Assignment
Down to the last line, reproduce the data that follows, but skip the pictures.

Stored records
··········

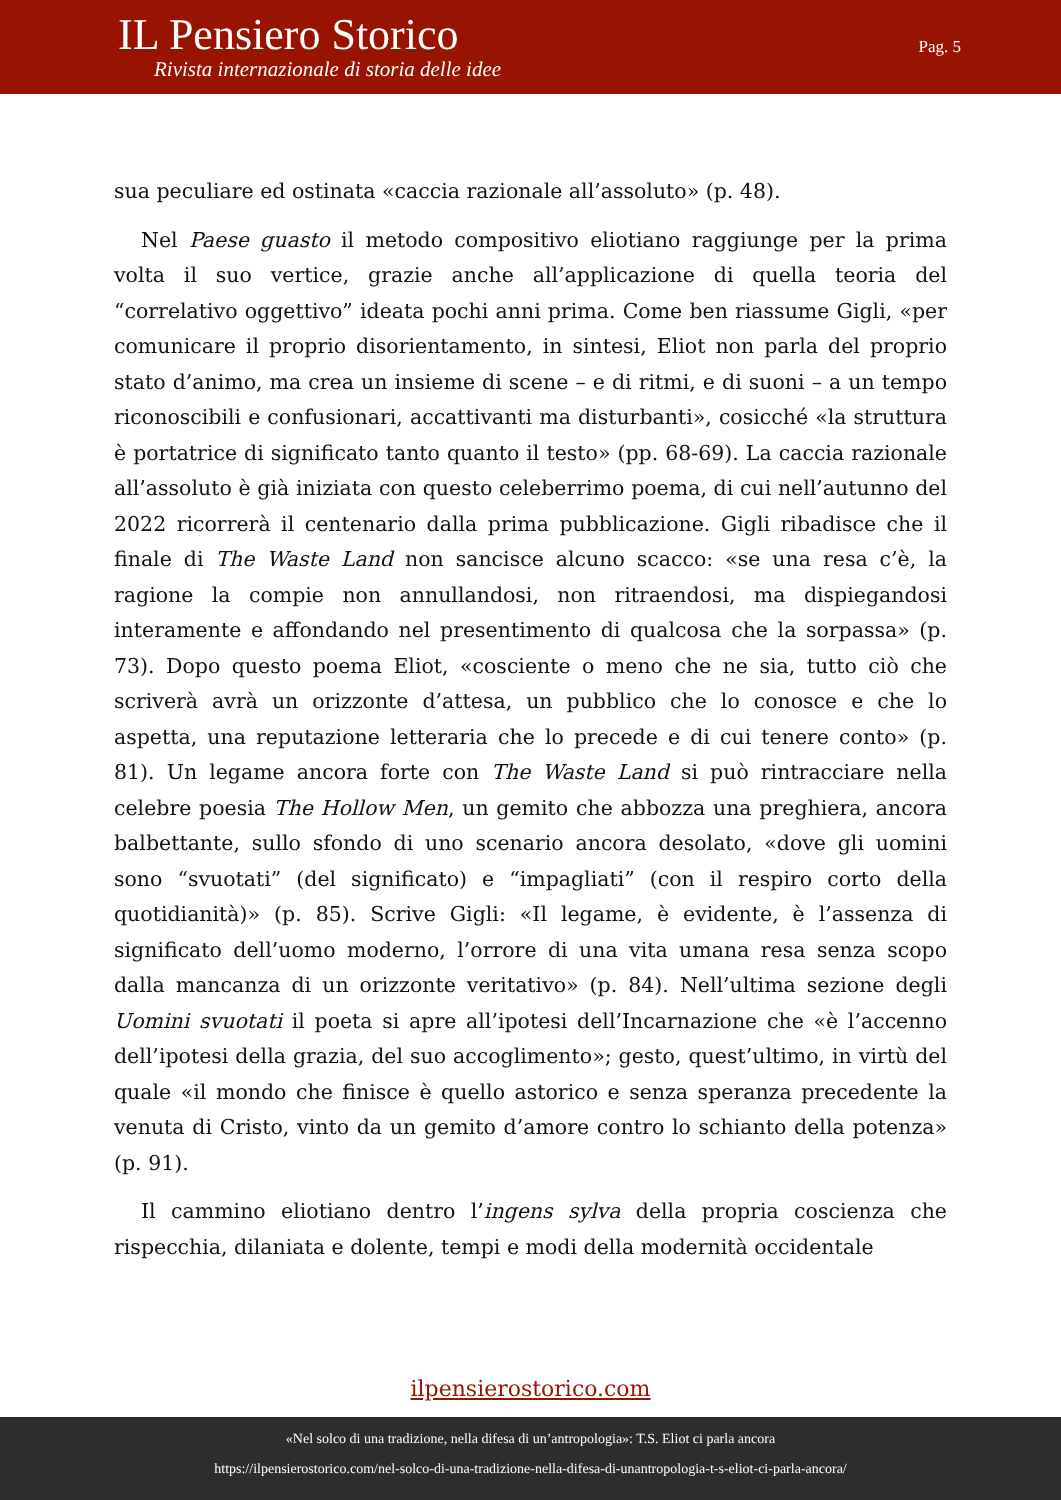IL Pensiero Storico
Rivista internazionale di storia delle idee
Pag. 5
sua peculiare ed ostinata «caccia razionale all’assoluto» (p. 48).
Nel Paese guasto il metodo compositivo eliotiano raggiunge per la prima volta il suo vertice, grazie anche all’applicazione di quella teoria del “correlativo oggettivo” ideata pochi anni prima. Come ben riassume Gigli, «per comunicare il proprio disorientamento, in sintesi, Eliot non parla del proprio stato d’animo, ma crea un insieme di scene – e di ritmi, e di suoni – a un tempo riconoscibili e confusionari, accattivanti ma disturbanti», cosicché «la struttura è portatrice di significato tanto quanto il testo» (pp. 68-69). La caccia razionale all’assoluto è già iniziata con questo celeberrimo poema, di cui nell’autunno del 2022 ricorrerà il centenario dalla prima pubblicazione. Gigli ribadisce che il finale di The Waste Land non sancisce alcuno scacco: «se una resa c’è, la ragione la compie non annullandosi, non ritraendosi, ma dispiegandosi interamente e affondando nel presentimento di qualcosa che la sorpassa» (p. 73). Dopo questo poema Eliot, «cosciente o meno che ne sia, tutto ciò che scriverà avrà un orizzonte d’attesa, un pubblico che lo conosce e che lo aspetta, una reputazione letteraria che lo precede e di cui tenere conto» (p. 81). Un legame ancora forte con The Waste Land si può rintracciare nella celebre poesia The Hollow Men, un gemito che abbozza una preghiera, ancora balbettante, sullo sfondo di uno scenario ancora desolato, «dove gli uomini sono “svuotati” (del significato) e “impagliati” (con il respiro corto della quotidianità)» (p. 85). Scrive Gigli: «Il legame, è evidente, è l’assenza di significato dell’uomo moderno, l’orrore di una vita umana resa senza scopo dalla mancanza di un orizzonte veritativo» (p. 84). Nell’ultima sezione degli Uomini svuotati il poeta si apre all’ipotesi dell’Incarnazione che «è l’accenno dell’ipotesi della grazia, del suo accoglimento»; gesto, quest’ultimo, in virtù del quale «il mondo che finisce è quello astorico e senza speranza precedente la venuta di Cristo, vinto da un gemito d’amore contro lo schianto della potenza» (p. 91).
Il cammino eliotiano dentro l’ingens sylva della propria coscienza che rispecchia, dilaniata e dolente, tempi e modi della modernità occidentale
ilpensierostorico.com
«Nel solco di una tradizione, nella difesa di un’antropologia»: T.S. Eliot ci parla ancora
https://ilpensierostorico.com/nel-solco-di-una-tradizione-nella-difesa-di-unantropologia-t-s-eliot-ci-parla-ancora/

··········

Finished task
IL Pensiero Storico
Rivista internazionale di storia delle idee
Pag. 5
sua peculiare ed ostinata «caccia razionale all’assoluto» (p. 48).
Nel Paese guasto il metodo compositivo eliotiano raggiunge per la prima volta il suo vertice, grazie anche all’applicazione di quella teoria del “correlativo oggettivo” ideata pochi anni prima. Come ben riassume Gigli, «per comunicare il proprio disorientamento, in sintesi, Eliot non parla del proprio stato d’animo, ma crea un insieme di scene – e di ritmi, e di suoni – a un tempo riconoscibili e confusionari, accattivanti ma disturbanti», cosicché «la struttura è portatrice di significato tanto quanto il testo» (pp. 68-69). La caccia razionale all’assoluto è già iniziata con questo celeberrimo poema, di cui nell’autunno del 2022 ricorrerà il centenario dalla prima pubblicazione. Gigli ribadisce che il finale di The Waste Land non sancisce alcuno scacco: «se una resa c’è, la ragione la compie non annullandosi, non ritraendosi, ma dispiegandosi interamente e affondando nel presentimento di qualcosa che la sorpassa» (p. 73). Dopo questo poema Eliot, «cosciente o meno che ne sia, tutto ciò che scriverà avrà un orizzonte d’attesa, un pubblico che lo conosce e che lo aspetta, una reputazione letteraria che lo precede e di cui tenere conto» (p. 81). Un legame ancora forte con The Waste Land si può rintracciare nella celebre poesia The Hollow Men, un gemito che abbozza una preghiera, ancora balbettante, sullo sfondo di uno scenario ancora desolato, «dove gli uomini sono “svuotati” (del significato) e “impagliati” (con il respiro corto della quotidianità)» (p. 85). Scrive Gigli: «Il legame, è evidente, è l’assenza di significato dell’uomo moderno, l’orrore di una vita umana resa senza scopo dalla mancanza di un orizzonte veritativo» (p. 84). Nell’ultima sezione degli Uomini svuotati il poeta si apre all’ipotesi dell’Incarnazione che «è l’accenno dell’ipotesi della grazia, del suo accoglimento»; gesto, quest’ultimo, in virtù del quale «il mondo che finisce è quello astorico e senza speranza precedente la venuta di Cristo, vinto da un gemito d’amore contro lo schianto della potenza» (p. 91).
Il cammino eliotiano dentro l’ingens sylva della propria coscienza che rispecchia, dilaniata e dolente, tempi e modi della modernità occidentale
ilpensierostorico.com
«Nel solco di una tradizione, nella difesa di un’antropologia»: T.S. Eliot ci parla ancora
https://ilpensierostorico.com/nel-solco-di-una-tradizione-nella-difesa-di-unantropologia-t-s-eliot-ci-parla-ancora/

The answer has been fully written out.